Publication
SurgeoNet: Realtime 3D Pose Estimation of Articulated Surgical Instruments from Stereo Images using a Synthetically-trained Network
Ahmed Tawfik Aboukhadra; Nadia Robertini; Jameel Malik; Ahmed Elhayek; Gerd Reis; Didier Stricker
In: Pattern Recognition - 46th DAGM German Conference, DAGM GCPR 2024, Proceedings. German Conference on Pattern Recognition (GCPR-2024), September 10-13, Munich, Germany, Lecture Notes in Computer Science, Vol. 15297, Springer Nature, 2024.
Abstract
Surgery monitoring in Mixed Reality (MR) environments has recently received substantial focus due to its importance in image-based decisions, skill assessment, and robot-assisted surgery. Tracking hands and articulated surgical instruments is crucial for the success of these applications. Due to the lack of annotated datasets and the complexity of the task, only a few works have addressed this problem. In this work, we present SurgeoNet, a real-time neural network pipeline to accurately detect and track surgical instruments from a stereo VR view.
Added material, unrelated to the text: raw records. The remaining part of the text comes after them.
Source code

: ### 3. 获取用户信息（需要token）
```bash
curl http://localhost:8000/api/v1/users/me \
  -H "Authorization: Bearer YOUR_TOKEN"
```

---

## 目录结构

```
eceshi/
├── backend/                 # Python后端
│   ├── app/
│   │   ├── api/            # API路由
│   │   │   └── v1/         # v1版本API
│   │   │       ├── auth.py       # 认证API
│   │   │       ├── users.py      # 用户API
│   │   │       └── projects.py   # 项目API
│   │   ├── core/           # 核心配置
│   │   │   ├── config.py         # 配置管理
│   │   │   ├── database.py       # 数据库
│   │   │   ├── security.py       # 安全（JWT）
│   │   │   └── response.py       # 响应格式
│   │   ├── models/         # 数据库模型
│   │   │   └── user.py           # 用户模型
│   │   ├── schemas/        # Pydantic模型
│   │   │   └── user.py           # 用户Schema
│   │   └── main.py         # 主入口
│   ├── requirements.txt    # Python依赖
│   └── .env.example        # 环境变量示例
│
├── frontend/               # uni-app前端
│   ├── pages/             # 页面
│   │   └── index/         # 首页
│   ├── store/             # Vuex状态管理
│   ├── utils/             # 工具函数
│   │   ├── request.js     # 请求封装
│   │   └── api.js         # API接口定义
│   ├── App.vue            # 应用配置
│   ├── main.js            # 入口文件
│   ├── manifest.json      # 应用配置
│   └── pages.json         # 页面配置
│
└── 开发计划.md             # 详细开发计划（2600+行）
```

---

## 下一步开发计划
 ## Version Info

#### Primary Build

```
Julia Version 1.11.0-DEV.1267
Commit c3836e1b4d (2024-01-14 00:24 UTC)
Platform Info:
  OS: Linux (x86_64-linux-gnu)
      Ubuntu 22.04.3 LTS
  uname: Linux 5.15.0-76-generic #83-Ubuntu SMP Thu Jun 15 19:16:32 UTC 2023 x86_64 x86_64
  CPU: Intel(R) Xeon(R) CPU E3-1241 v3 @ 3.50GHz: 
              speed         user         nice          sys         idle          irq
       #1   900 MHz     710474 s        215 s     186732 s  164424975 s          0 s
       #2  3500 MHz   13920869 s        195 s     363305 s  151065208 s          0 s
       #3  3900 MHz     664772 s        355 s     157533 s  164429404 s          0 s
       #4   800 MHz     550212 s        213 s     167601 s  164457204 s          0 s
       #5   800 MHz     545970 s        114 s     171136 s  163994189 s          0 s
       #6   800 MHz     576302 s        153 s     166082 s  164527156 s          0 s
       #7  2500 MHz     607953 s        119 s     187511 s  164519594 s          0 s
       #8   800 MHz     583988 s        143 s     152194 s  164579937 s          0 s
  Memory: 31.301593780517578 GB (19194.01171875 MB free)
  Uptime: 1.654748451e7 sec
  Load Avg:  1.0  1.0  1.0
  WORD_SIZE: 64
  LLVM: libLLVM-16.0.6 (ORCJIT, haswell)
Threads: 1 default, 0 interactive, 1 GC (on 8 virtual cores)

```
Our multi-stage approach is inspired by state-of-the-art neural-network architectural design, like YOLO and Transformers. We demonstrate the generalization capabilities of SurgeoNet in challenging real-world scenarios, achieved solely through training on synthetic data. The approach can be easily extended to any new set of articulated surgical instruments. SurgeoNet's code and data are publicly available.